→ **The task**: Copy every line of the material below word for word, leaving out the pictures.

[Text extracted from each page]
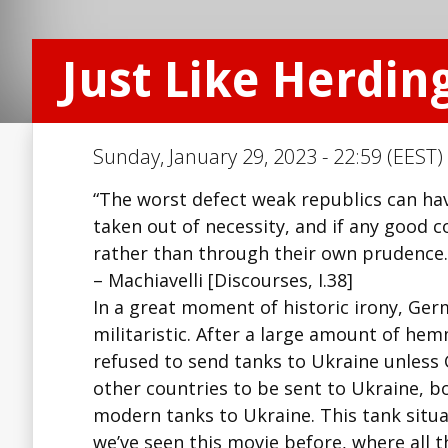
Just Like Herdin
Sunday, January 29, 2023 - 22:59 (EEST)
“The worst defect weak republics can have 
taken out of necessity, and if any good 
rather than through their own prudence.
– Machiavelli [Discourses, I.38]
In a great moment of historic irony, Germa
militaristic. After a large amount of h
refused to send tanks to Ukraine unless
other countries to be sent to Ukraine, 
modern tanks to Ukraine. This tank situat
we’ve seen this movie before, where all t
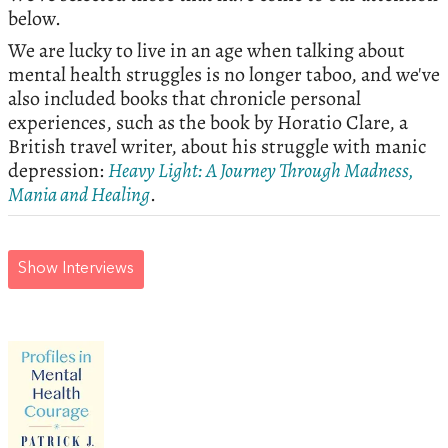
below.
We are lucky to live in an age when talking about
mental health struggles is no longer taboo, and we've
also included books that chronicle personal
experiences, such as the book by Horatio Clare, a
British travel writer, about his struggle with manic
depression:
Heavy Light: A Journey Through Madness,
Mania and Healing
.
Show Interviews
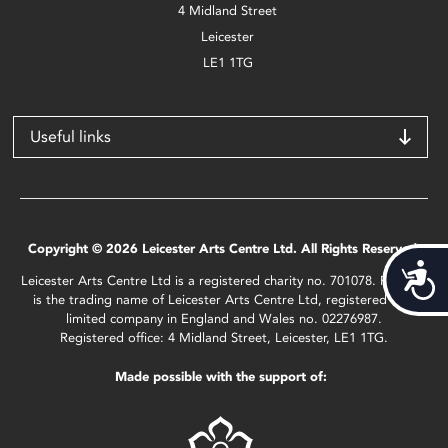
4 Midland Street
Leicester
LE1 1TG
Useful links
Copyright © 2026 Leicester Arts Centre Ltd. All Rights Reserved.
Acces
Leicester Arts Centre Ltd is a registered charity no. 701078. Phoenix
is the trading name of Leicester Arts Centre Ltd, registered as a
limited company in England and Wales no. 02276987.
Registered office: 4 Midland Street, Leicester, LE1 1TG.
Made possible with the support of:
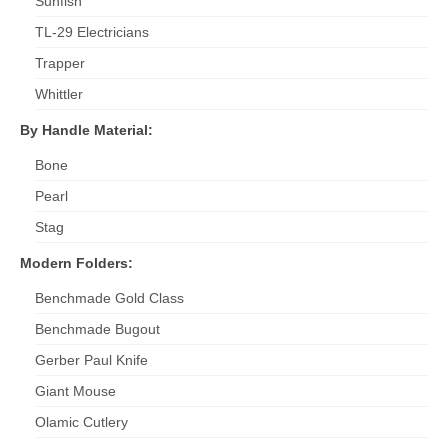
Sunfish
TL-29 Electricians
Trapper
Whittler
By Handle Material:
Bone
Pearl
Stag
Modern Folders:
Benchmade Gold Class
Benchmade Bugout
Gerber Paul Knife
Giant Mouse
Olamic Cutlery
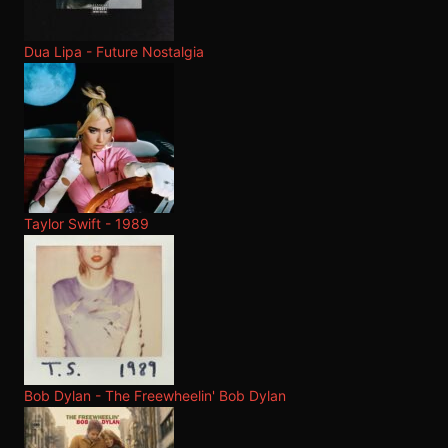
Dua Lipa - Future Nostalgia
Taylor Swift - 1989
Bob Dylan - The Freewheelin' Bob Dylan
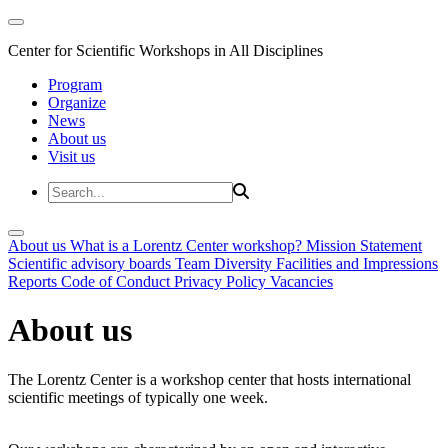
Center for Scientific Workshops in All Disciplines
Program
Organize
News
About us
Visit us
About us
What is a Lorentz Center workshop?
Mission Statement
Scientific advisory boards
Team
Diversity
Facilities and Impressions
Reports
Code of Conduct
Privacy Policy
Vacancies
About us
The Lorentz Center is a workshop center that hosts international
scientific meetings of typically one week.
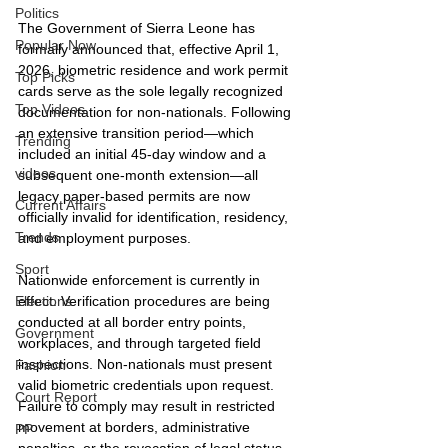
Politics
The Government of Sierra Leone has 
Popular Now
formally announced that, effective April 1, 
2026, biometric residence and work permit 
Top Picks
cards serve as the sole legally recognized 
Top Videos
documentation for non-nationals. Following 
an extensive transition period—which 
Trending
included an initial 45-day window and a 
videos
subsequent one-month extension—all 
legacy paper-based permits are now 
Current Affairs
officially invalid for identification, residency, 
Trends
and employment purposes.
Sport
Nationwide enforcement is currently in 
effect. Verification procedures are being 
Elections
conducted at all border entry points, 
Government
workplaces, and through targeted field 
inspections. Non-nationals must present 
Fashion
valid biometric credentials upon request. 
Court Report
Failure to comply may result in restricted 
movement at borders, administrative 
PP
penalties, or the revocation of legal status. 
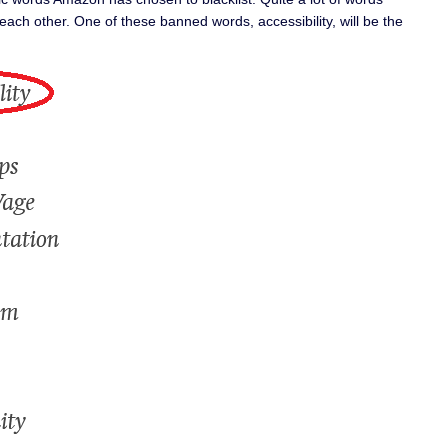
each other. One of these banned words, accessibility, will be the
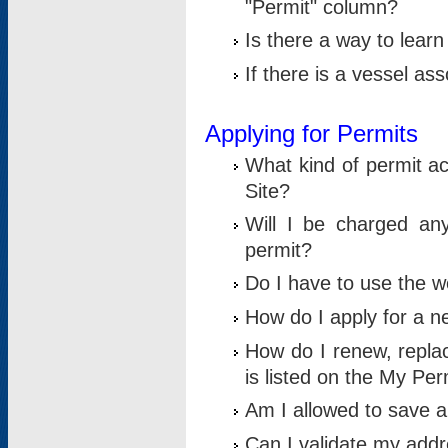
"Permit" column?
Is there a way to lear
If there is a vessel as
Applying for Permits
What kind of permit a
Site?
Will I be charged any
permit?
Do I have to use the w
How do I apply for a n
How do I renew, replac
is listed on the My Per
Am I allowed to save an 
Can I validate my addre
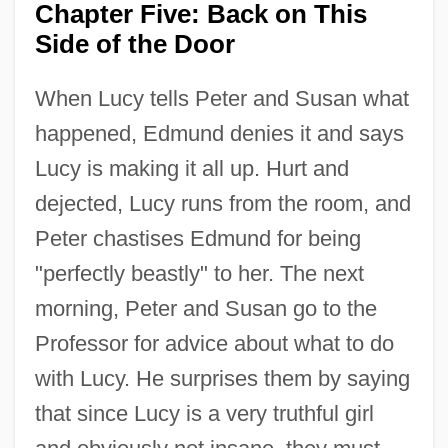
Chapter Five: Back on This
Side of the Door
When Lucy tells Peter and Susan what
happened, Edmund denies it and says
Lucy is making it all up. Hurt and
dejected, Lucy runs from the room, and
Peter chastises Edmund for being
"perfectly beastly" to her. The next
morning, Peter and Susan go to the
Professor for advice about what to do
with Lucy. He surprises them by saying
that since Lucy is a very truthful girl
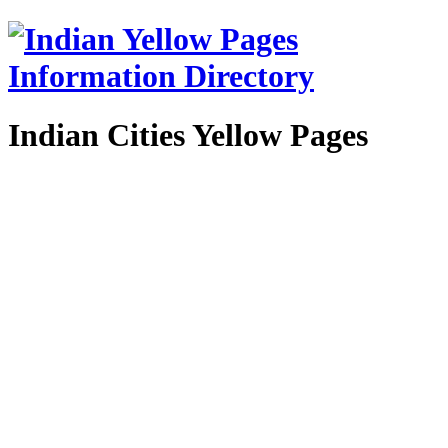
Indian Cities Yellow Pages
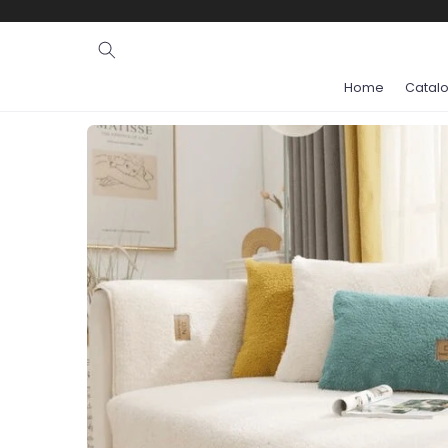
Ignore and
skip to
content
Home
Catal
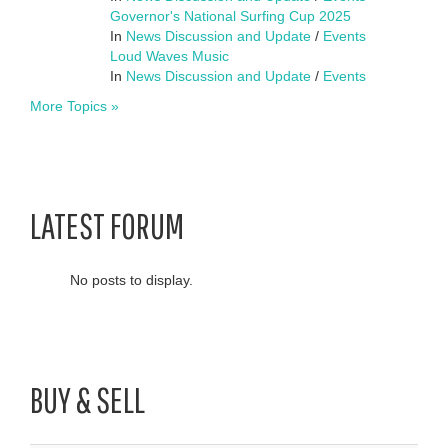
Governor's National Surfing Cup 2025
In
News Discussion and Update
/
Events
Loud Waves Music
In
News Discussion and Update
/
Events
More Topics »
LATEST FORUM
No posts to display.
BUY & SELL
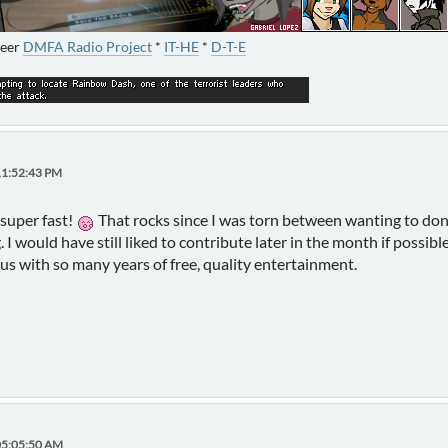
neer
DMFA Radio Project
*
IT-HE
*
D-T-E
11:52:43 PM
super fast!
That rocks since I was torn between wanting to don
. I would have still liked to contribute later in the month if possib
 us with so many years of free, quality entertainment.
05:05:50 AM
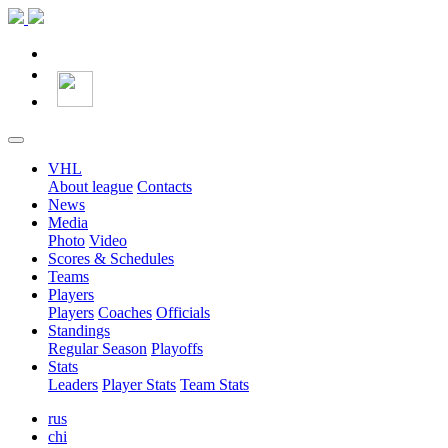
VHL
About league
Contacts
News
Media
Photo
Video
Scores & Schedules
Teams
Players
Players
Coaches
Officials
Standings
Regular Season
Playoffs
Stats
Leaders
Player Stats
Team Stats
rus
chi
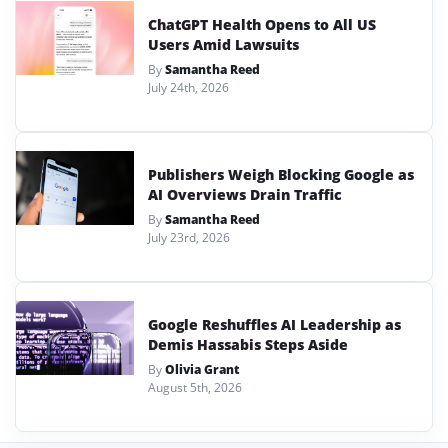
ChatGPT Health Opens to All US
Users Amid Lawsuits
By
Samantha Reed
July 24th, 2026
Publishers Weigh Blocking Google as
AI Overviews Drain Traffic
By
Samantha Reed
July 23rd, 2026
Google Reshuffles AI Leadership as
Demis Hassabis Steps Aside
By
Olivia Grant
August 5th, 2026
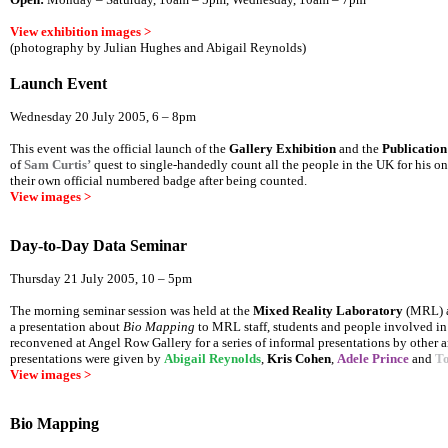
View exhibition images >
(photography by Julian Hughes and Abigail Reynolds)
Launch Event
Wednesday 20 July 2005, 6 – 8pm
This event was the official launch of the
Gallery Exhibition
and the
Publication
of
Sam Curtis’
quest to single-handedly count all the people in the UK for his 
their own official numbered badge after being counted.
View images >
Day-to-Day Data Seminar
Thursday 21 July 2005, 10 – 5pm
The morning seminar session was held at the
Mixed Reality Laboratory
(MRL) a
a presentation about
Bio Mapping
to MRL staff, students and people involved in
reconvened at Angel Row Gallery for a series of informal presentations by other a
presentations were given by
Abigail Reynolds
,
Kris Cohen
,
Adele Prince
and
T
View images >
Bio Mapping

→ **Result below**:
Just Like Herdin
Sunday, January 29, 2023 - 22:59 (EEST)
“The worst defect weak republics can have 
taken out of necessity, and if any good 
rather than through their own prudence.
– Machiavelli [Discourses, I.38]
In a great moment of historic irony, Germa
militaristic. After a large amount of h
refused to send tanks to Ukraine unless
other countries to be sent to Ukraine, 
modern tanks to Ukraine. This tank situat
we’ve seen this movie before, where all t
below.
We are lucky to live in an age when talking about
mental health struggles is no longer taboo, and we've
also included books that chronicle personal
experiences, such as the book by Horatio Clare, a
British travel writer, about his struggle with manic
depression:
Heavy Light: A Journey Through Madness,
Mania and Healing
.
Show Interviews
4 Midland Street
Leicester
LE1 1TG
Useful links
Copyright © 2026 Leicester Arts Centre Ltd. All Rights Reserved.
Acces
Leicester Arts Centre Ltd is a registered charity no. 701078. Phoenix
is the trading name of Leicester Arts Centre Ltd, registered as a
limited company in England and Wales no. 02276987.
Registered office: 4 Midland Street, Leicester, LE1 1TG.
Made possible with the support of:
Sunfish
TL-29 Electricians
Trapper
Whittler
By Handle Material:
Bone
Pearl
Stag
Modern Folders:
Benchmade Gold Class
Benchmade Bugout
Gerber Paul Knife
Giant Mouse
Olamic Cutlery
Dua Lipa - Future Nostalgia
Taylor Swift - 1989
Bob Dylan - The Freewheelin' Bob Dylan
Center for Scientific Workshops in All Disciplines
Program
Organize
News
About us
Visit us
About us
What is a Lorentz Center workshop?
Mission Statement
Scientific advisory boards
Team
Diversity
Facilities and Impressions
Reports
Code of Conduct
Privacy Policy
Vacancies
About us
The Lorentz Center is a workshop center that hosts international
scientific meetings of typically one week.
Politics
The Government of Sierra Leone has 
Popular Now
formally announced that, effective April 1, 
2026, biometric residence and work permit 
Top Picks
cards serve as the sole legally recognized 
Top Videos
documentation for non-nationals. Following 
an extensive transition period—which 
Trending
included an initial 45-day window and a 
videos
subsequent one-month extension—all 
legacy paper-based permits are now 
Current Affairs
officially invalid for identification, residency, 
Trends
and employment purposes.
Sport
Nationwide enforcement is currently in 
effect. Verification procedures are being 
Elections
conducted at all border entry points, 
Government
workplaces, and through targeted field 
inspections. Non-nationals must present 
Fashion
valid biometric credentials upon request. 
Court Report
Failure to comply may result in restricted 
movement at borders, administrative 
PP
penalties, or the revocation of legal status. 
each other. One of these banned words, accessibility, will be the
"Permit" column?
Is there a way to lear
If there is a vessel as
Applying for Permits
What kind of permit a
Site?
Will I be charged any
permit?
Do I have to use the w
How do I apply for a n
How do I renew, replac
is listed on the My Per
Am I allowed to save an 
Can I validate my addre
Chapter Five: Back on This
Side of the Door
When Lucy tells Peter and Susan what
happened, Edmund denies it and says
Lucy is making it all up. Hurt and
dejected, Lucy runs from the room, and
Peter chastises Edmund for being
"perfectly beastly" to her. The next
morning, Peter and Susan go to the
Professor for advice about what to do
with Lucy. He surprises them by saying
that since Lucy is a very truthful girl
Indian Cities Yellow Pages
Ignore and
skip to
content
Home
Catal
Governor's National Surfing Cup 2025
In
News Discussion and Update
/
Events
Loud Waves Music
In
News Discussion and Update
/
Events
More Topics »
LATEST FORUM
No posts to display.
BUY & SELL
neer
DMFA Radio Project
*
IT-HE
*
D-T-E
11:52:43 PM
super fast!
That rocks since I was torn between wanting to don
. I would have still liked to contribute later in the month if possib
 us with so many years of free, quality entertainment.
05:05:50 AM
VHL
About league
Contacts
News
Media
Photo
Video
Scores & Schedules
Teams
Players
Players
Coaches
Officials
Standings
Regular Season
Playoffs
Stats
Leaders
Player Stats
Team Stats
rus
chi
ChatGPT Health Opens to All US
Users Amid Lawsuits
By
Samantha Reed
July 24th, 2026
Publishers Weigh Blocking Google as
AI Overviews Drain Traffic
By
Samantha Reed
July 23rd, 2026
Google Reshuffles AI Leadership as
Demis Hassabis Steps Aside
By
Olivia Grant
August 5th, 2026
View exhibition images >
(photography by Julian Hughes and Abigail Reynolds)
Launch Event
Wednesday 20 July 2005, 6 – 8pm
This event was the official launch of the
Gallery Exhibition
and the
Publication
of
Sam Curtis’
quest to single-handedly count all the people in the UK for his 
their own official numbered badge after being counted.
View images >
Day-to-Day Data Seminar
Thursday 21 July 2005, 10 – 5pm
The morning seminar session was held at the
Mixed Reality Laboratory
(MRL) a
a presentation about
Bio Mapping
to MRL staff, students and people involved in
reconvened at Angel Row Gallery for a series of informal presentations by other a
presentations were given by
Abigail Reynolds
,
Kris Cohen
,
Adele Prince
and
T
View images >
Bio Mapping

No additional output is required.